Here's an excerpt from the story in the Washington Post tonight that should appear in tomorrow's Seattle Times: "WASHINGTON — Unrepentant after a week of controversy over some provocative remarks, Democratic chairman Howard Dean told party leaders yesterday that casting traditionally liberal issues in moral terms is a key to breaking Republicans' eight-year hold on the White House. Dean yesterday embraced his reputation for volatility, saying he is being buoyed by activists and donors. At one point, Chicago alderman Joseph Moore had trouble getting recognized and joked that next time, he would "jump up and down."

"That's my job!" Dean said, and the room shook with applause.

The Democratic National Committee's (DNC) lead pollster, Cornell Belcher, said that religious people who have been stymied economically represent a huge opportunity for the party and that the challenge is to portray moral values as "not just gay marriage and abortion." It amounted to a call for the party to reclaim Reagan Democrats, the blue-collar social conservatives who have voted largely Republican for the past 20 years. In a possible future play for President Bush's voters, the party announced the creation of a Veterans and Military Families Council. The party, determined to compete in what Dean called "the Mississippis and the Kansases," has vowed to put paid organizers with four-year commitments in every state and is starting a monthly donation program for small givers. Dean and the pollster provided the most specific blueprint yet for a party where a multitude of factions and potential candidates is competing to point the way back from John Kerry's loss to Bush, 19 states to 31 states.

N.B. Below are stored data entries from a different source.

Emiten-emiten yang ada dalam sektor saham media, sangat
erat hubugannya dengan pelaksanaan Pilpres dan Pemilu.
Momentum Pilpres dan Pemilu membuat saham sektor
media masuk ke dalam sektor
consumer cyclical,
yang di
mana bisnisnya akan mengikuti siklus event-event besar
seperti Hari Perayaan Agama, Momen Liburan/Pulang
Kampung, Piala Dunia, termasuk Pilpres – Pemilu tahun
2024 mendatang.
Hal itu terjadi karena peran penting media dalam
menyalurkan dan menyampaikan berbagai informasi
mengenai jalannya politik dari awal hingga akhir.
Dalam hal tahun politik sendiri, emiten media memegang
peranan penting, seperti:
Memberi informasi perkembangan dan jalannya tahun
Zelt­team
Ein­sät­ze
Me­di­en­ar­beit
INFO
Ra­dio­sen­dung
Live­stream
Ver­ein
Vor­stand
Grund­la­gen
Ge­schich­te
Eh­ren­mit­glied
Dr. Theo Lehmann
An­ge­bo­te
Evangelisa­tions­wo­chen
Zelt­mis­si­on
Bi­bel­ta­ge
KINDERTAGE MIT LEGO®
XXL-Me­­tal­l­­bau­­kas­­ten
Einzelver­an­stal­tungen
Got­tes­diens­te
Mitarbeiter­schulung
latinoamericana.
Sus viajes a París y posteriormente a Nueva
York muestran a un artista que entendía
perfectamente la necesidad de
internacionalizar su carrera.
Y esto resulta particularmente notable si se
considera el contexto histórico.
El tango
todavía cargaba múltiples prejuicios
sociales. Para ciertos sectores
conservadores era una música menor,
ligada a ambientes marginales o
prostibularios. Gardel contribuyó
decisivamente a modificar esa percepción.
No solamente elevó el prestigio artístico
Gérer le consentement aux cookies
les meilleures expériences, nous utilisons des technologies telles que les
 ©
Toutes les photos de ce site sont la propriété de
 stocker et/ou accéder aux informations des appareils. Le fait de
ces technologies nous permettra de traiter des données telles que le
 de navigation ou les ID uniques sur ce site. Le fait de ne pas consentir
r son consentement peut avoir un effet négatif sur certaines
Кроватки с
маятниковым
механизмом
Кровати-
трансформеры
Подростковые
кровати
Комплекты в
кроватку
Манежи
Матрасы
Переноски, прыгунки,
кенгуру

We have not spoken about moral values in this party for a long time," Dean said. "The truth is, we're Democrats because of our moral values. It's a moral value to make sure that kids don't go to bed hungry at night ... It is a moral value not to go out on golf trips paid for by lobbyists."
Belcher, the pollster, said the emphasis many voters placed on moral values in November is "not a call to move to the right." He said a lot of what he called "faith voters" — those for whom religion plays an equal or more-important role in determining their vote than conventional issues such as education — "are up for grabs." He said they can be reached with policies that affect the raising of their children."